Physical abuse is the most discussed form of domestic violence mainly because it is often visible to the naked eye. However, because abuse is not about the “loss of control” as it is about “demanding control”, there are many other forms of abuse used to gain control such as: sexual, verbal, psychological, spiritual, economic and social.
Women going through the process of leaving their abusers, like women leaving non‐violent partners, experience grief during and at the termination of their relationship, even if they feel relief at the cessation of violence. Survivors of domestic violence are grieving for multiple losses, many of which still go unrecognized and unacknowledged.
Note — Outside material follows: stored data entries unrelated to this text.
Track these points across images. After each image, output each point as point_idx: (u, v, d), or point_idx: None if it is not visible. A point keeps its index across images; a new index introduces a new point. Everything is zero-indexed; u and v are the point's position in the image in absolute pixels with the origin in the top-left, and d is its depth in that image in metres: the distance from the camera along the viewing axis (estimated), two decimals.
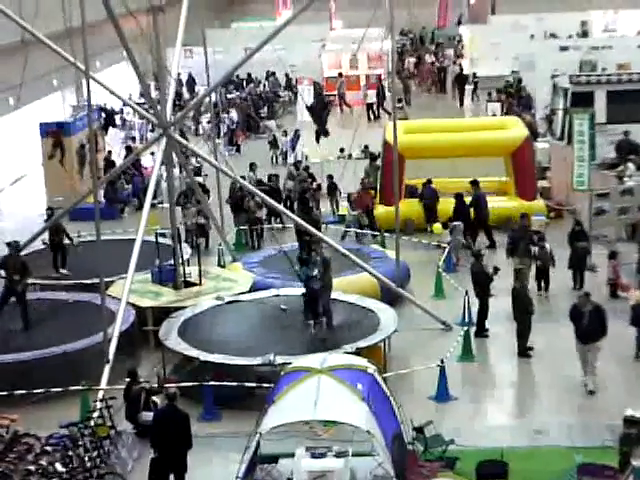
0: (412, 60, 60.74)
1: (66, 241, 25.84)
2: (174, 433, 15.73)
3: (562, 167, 30.35)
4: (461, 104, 51.64)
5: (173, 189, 24.88)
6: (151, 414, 17.06)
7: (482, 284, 22.23)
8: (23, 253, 25.33)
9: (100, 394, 18.48)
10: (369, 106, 49.05)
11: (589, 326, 18.95)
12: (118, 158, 37.09)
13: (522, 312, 20.71)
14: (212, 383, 18.60)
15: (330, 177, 31.75)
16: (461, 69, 55.24)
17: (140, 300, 22.59)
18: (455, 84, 53.85)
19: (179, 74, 48.43)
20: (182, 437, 15.79)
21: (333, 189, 31.74)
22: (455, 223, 27.68)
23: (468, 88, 52.37)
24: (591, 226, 27.67)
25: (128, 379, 18.19)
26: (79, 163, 36.76)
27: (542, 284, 24.07)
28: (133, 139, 42.91)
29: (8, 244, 22.65)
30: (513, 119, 33.90)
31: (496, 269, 22.49)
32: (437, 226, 28.52)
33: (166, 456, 15.81)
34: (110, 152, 38.53)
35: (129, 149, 36.85)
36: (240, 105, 48.75)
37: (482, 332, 22.07)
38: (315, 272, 21.03)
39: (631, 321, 20.24)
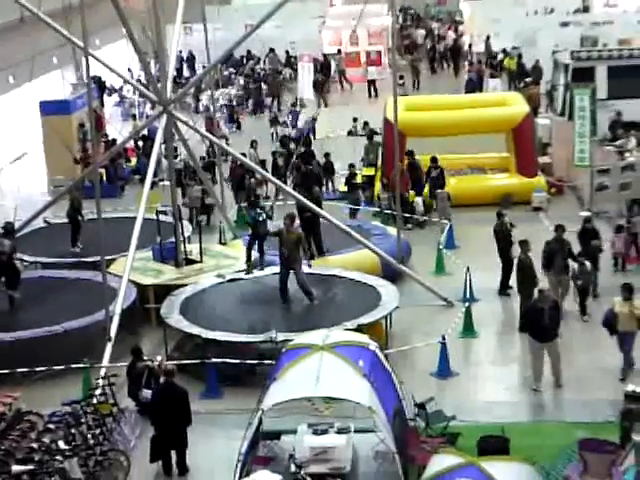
0: (421, 32, 59.68)
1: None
2: (173, 409, 15.80)
3: (563, 143, 30.31)
4: (456, 75, 51.46)
5: (173, 166, 24.87)
6: (151, 392, 17.11)
7: (503, 242, 22.52)
8: (25, 231, 25.50)
9: (102, 372, 18.53)
10: (370, 83, 48.91)
11: (549, 323, 18.30)
12: (119, 135, 36.98)
13: (526, 283, 20.69)
14: (214, 360, 18.65)
15: (327, 155, 31.65)
16: (455, 41, 55.06)
17: (142, 278, 22.63)
18: (450, 56, 53.95)
19: (180, 51, 48.35)
20: (181, 413, 15.87)
21: (329, 167, 31.60)
22: (439, 191, 28.03)
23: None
24: (592, 202, 27.68)
25: (132, 357, 18.22)
26: (80, 142, 36.71)
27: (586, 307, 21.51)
28: (133, 116, 42.87)
29: None
30: (514, 95, 33.86)
31: (512, 225, 22.80)
32: (412, 194, 28.62)
33: (166, 433, 15.89)
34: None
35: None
36: (272, 82, 48.54)
37: (504, 291, 22.68)
38: (263, 216, 21.75)
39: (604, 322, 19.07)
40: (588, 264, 21.47)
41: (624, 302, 18.47)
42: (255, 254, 22.63)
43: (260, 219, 22.29)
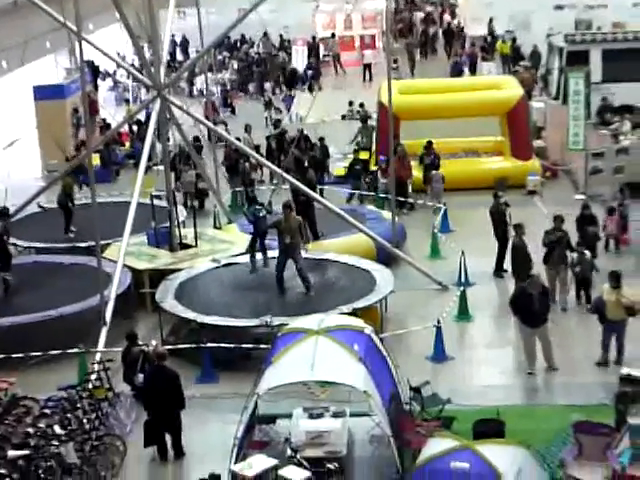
0: (420, 15, 59.35)
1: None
2: (164, 393, 15.80)
3: (557, 127, 30.31)
4: (449, 59, 51.24)
5: (167, 151, 24.83)
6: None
7: (499, 223, 22.65)
8: (19, 216, 25.46)
9: (97, 356, 18.53)
10: (366, 67, 48.79)
11: (539, 309, 18.27)
12: (112, 120, 36.96)
13: (521, 267, 20.66)
14: (209, 345, 18.66)
15: (321, 139, 31.60)
16: (448, 24, 54.97)
17: (136, 262, 22.60)
18: (444, 39, 53.84)
19: (173, 35, 48.20)
20: (173, 396, 15.87)
21: (324, 151, 31.53)
22: (434, 172, 28.10)
23: None
24: (586, 185, 27.69)
25: (127, 341, 18.20)
26: (74, 127, 36.67)
27: (582, 295, 21.16)
28: (127, 101, 42.79)
29: None
30: (508, 78, 33.84)
31: (506, 204, 23.07)
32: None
33: (159, 417, 15.91)
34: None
35: None
36: (272, 65, 48.38)
37: (499, 272, 22.80)
38: (263, 212, 21.67)
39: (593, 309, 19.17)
40: (588, 253, 21.17)
41: (612, 290, 18.35)
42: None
43: (260, 215, 22.15)
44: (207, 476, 13.97)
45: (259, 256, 22.17)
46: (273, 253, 21.92)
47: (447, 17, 57.63)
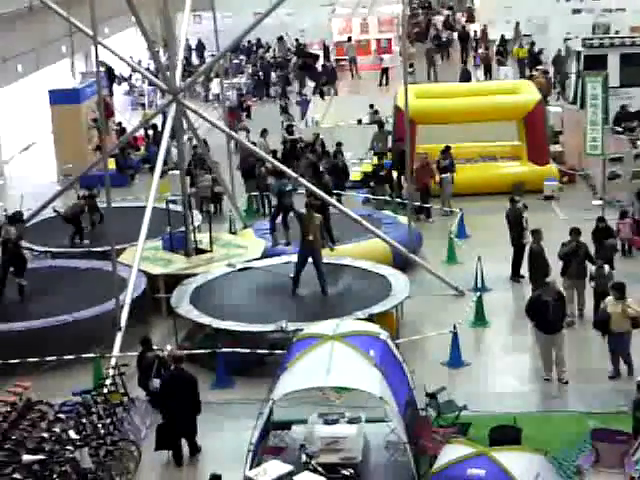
0: (440, 18, 59.06)
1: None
2: (181, 396, 15.77)
3: (575, 131, 30.18)
4: (462, 62, 51.05)
5: (183, 155, 24.81)
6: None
7: (514, 227, 22.59)
8: (35, 221, 25.49)
9: (112, 361, 18.50)
10: (384, 70, 48.69)
11: (554, 315, 18.08)
12: (128, 125, 36.99)
13: (539, 272, 20.51)
14: (225, 350, 18.60)
15: (338, 144, 31.52)
16: (463, 27, 54.82)
17: (151, 267, 22.57)
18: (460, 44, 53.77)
19: (187, 39, 48.27)
20: (190, 401, 15.82)
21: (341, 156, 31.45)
22: (444, 175, 28.02)
23: None
24: (604, 190, 27.55)
25: (142, 347, 18.17)
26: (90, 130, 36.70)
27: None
28: (142, 105, 42.86)
29: None
30: (525, 82, 33.72)
31: (525, 206, 23.10)
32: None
33: (174, 421, 15.85)
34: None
35: None
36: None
37: (515, 277, 22.81)
38: (289, 187, 21.53)
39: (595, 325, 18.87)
40: (607, 267, 20.59)
41: (616, 302, 18.06)
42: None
43: (286, 189, 21.93)
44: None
45: (272, 264, 22.14)
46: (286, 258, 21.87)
47: (462, 20, 57.53)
Losses which are grieved may include any, or all of the following:
The parent you were supposed to be
The life your children were supposed to live
The future you expected to have
The way it was
The way you wish it had been
The person you thought they were
The career or house you had
The person you expected them to be
The relationship you deserved to have
The life you were supposed to lead
The person that you were before the abuse
The person you wish you had been the first time the abuse happened
The loss of Family and Friends
Breaking the isolation of domestic violence by seeking counseling and support from friends and family can help survivors to move forward. Counseling sessions provide a safe and confidential environment for survivors to express their feelings, thoughts and fears. Counselors are nonjudgmental third-party advisors who listen and can help survivors work through the things that they are experiencing.